### TASK BRIEF
Scan the entries for lines with the word "text", then copy those lines.

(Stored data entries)
---------------
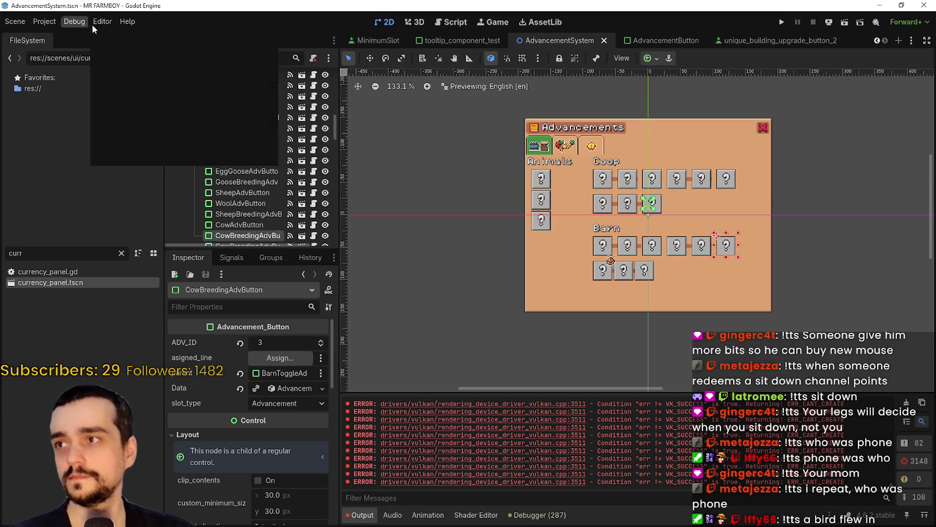
{"action": "left_click", "coordinate": [93, 23]}
{"action": "left_click", "coordinate": [126, 21]}
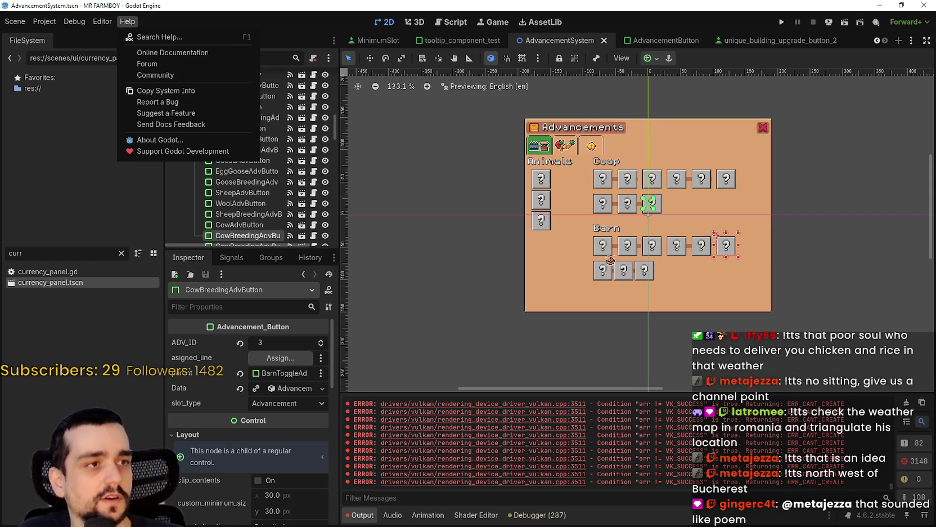
{"action": "key", "text": "alt+Tab"}
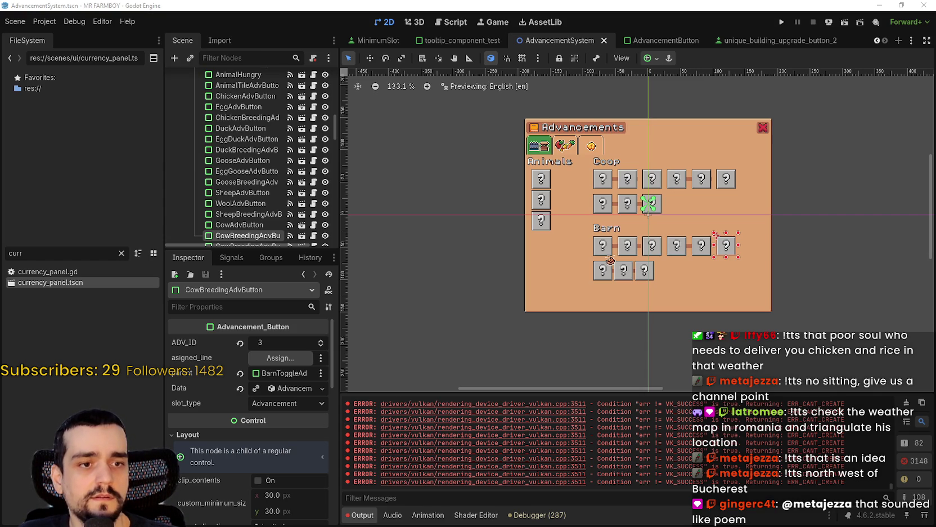
{"action": "left_click_drag", "start_coordinate": [451, 80], "coordinate": [468, 27]}
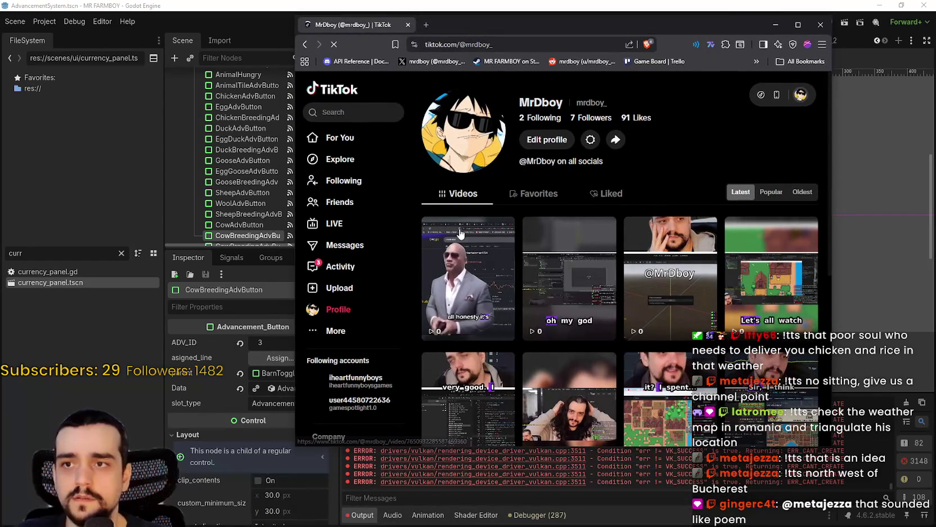
Open and close the TikTok notifications panel, then scroll through the profile.
{"action": "left_click", "coordinate": [338, 270]}
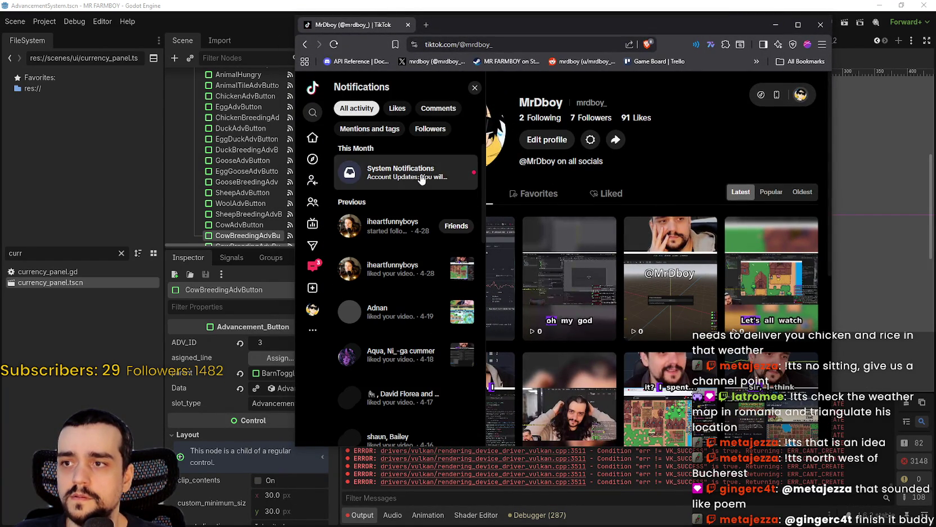
{"action": "left_click", "coordinate": [475, 87]}
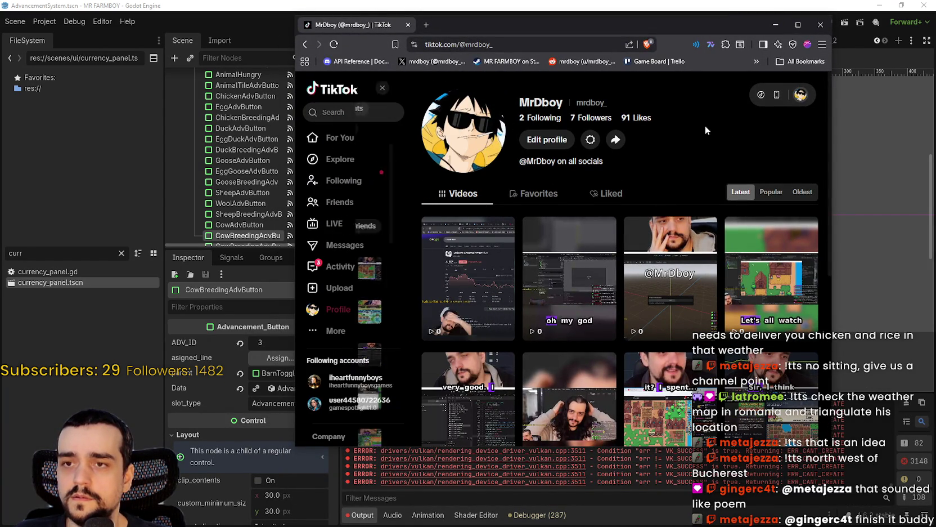
{"action": "scroll", "coordinate": [591, 293], "scroll_direction": "down", "scroll_amount": 2}
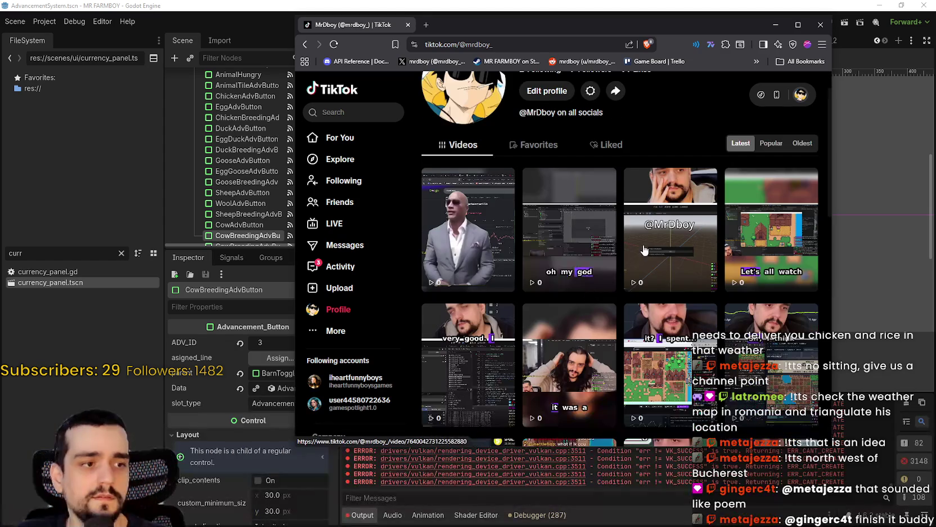
{"action": "scroll", "coordinate": [638, 268], "scroll_direction": "down", "scroll_amount": 5}
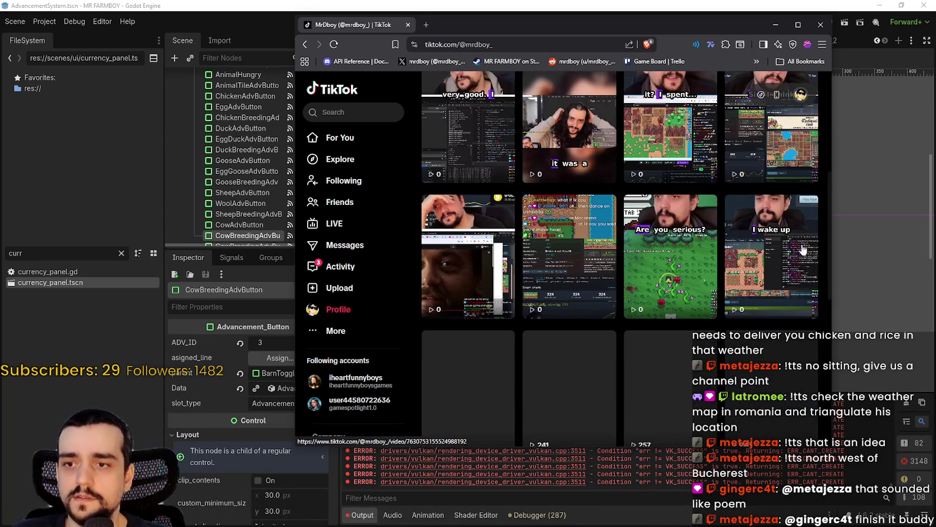
{"action": "scroll", "coordinate": [604, 286], "scroll_direction": "up", "scroll_amount": 1}
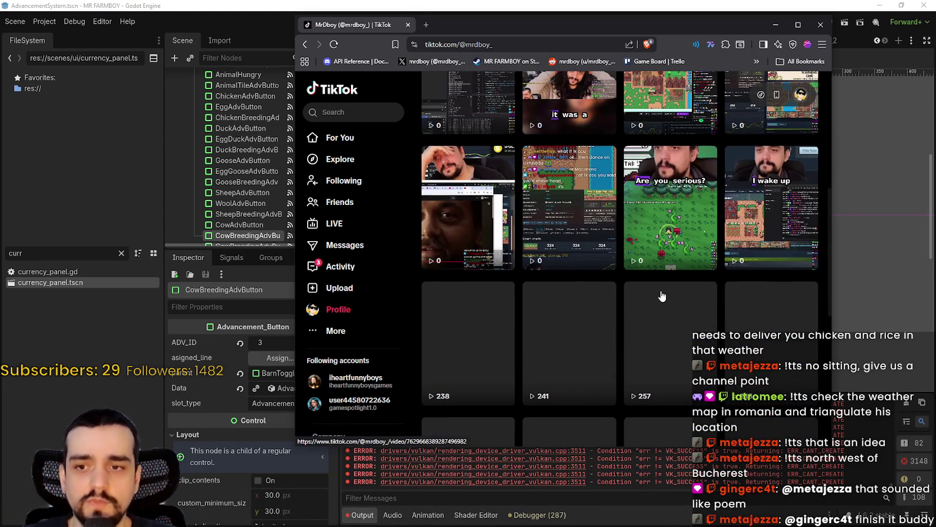
{"action": "scroll", "coordinate": [640, 285], "scroll_direction": "up", "scroll_amount": 6}
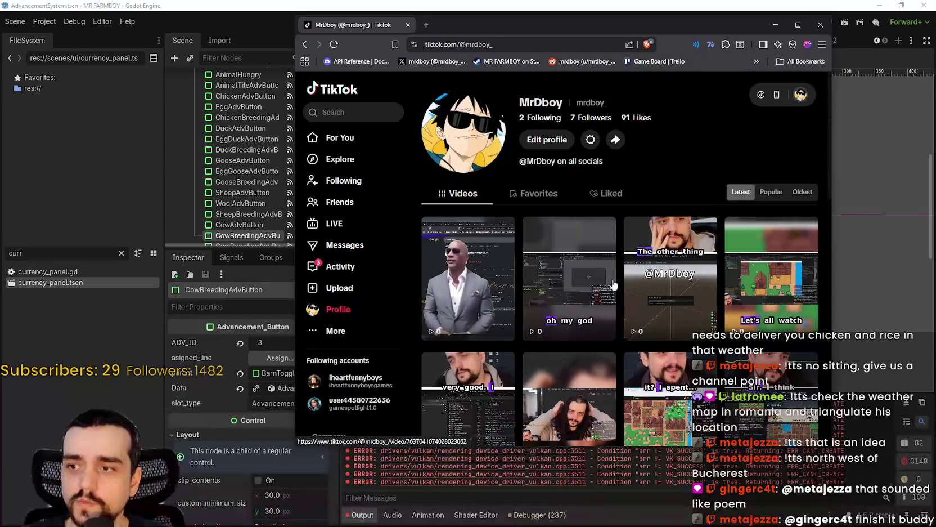
Reply 'HELLLOOOOOO?????' to the creator's comment on the newest video, then close the browser.
{"action": "left_click", "coordinate": [453, 283]}
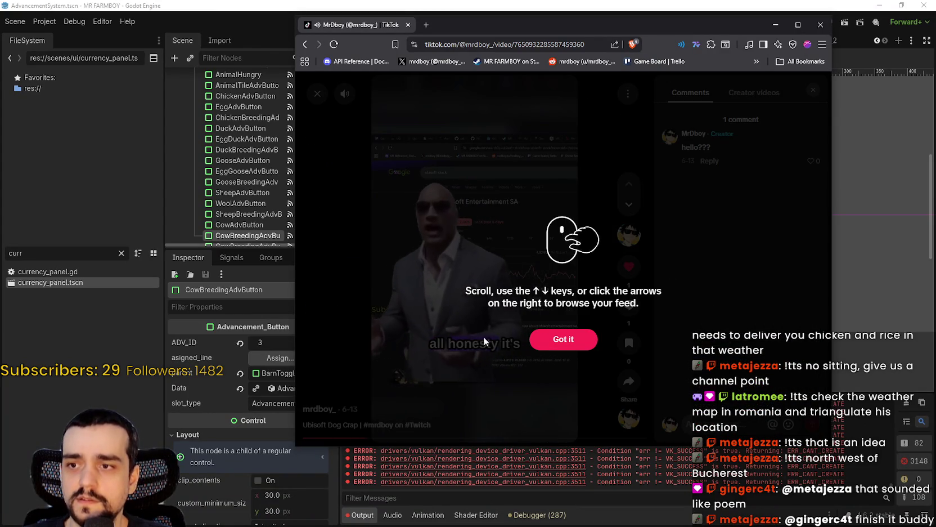
{"action": "left_click", "coordinate": [547, 345]}
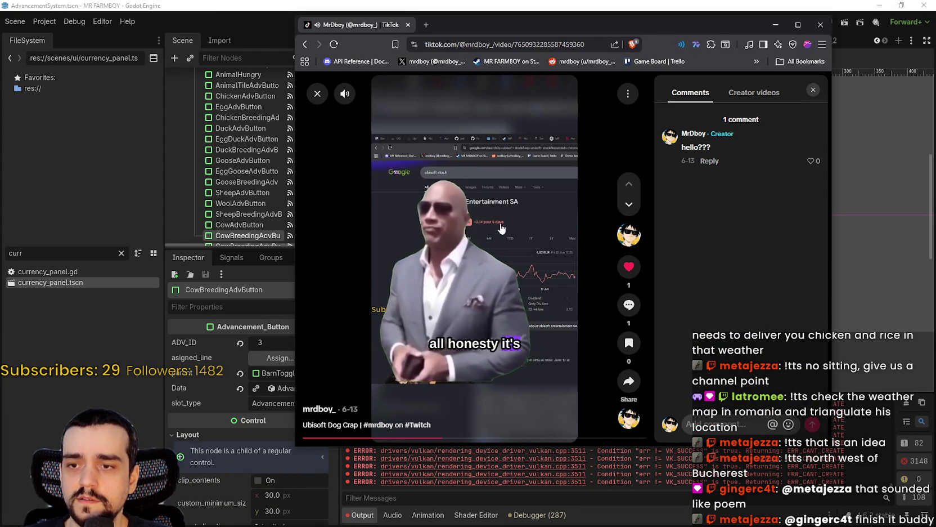
{"action": "left_click", "coordinate": [709, 161]}
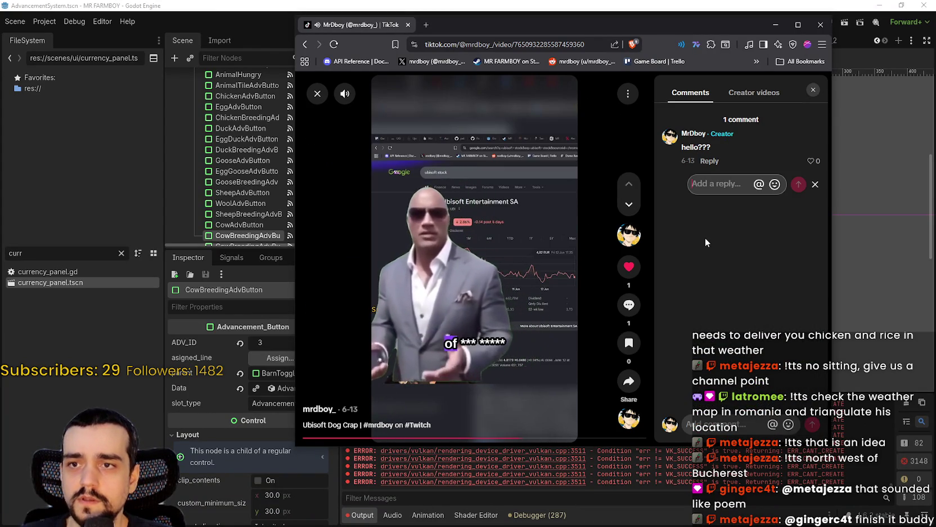
{"action": "type", "text": "HELLLOOOO"}
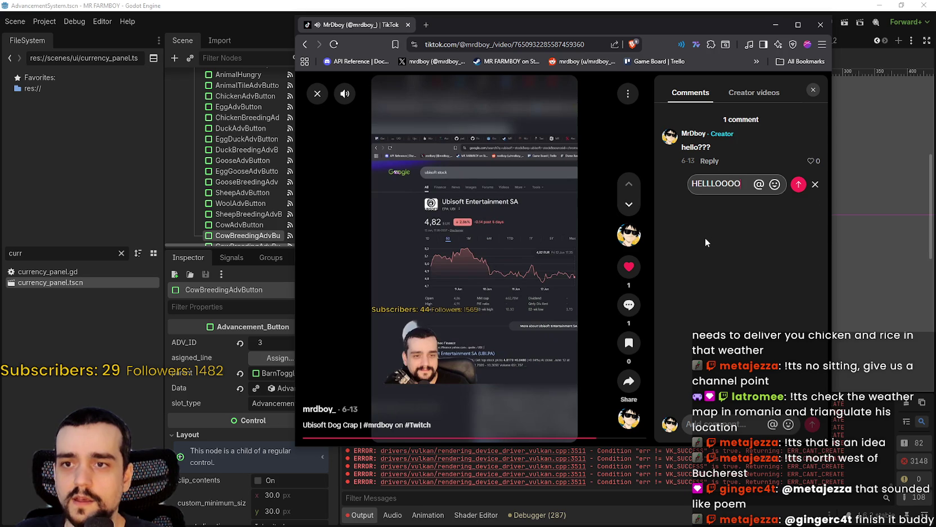
{"action": "type", "text": "OO?????"}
---------------
### RESULT
{"action": "key", "text": "alt+Tab"}
{"action": "type", "text": "HELLLOOOO"}
{"action": "type", "text": "OO?????"}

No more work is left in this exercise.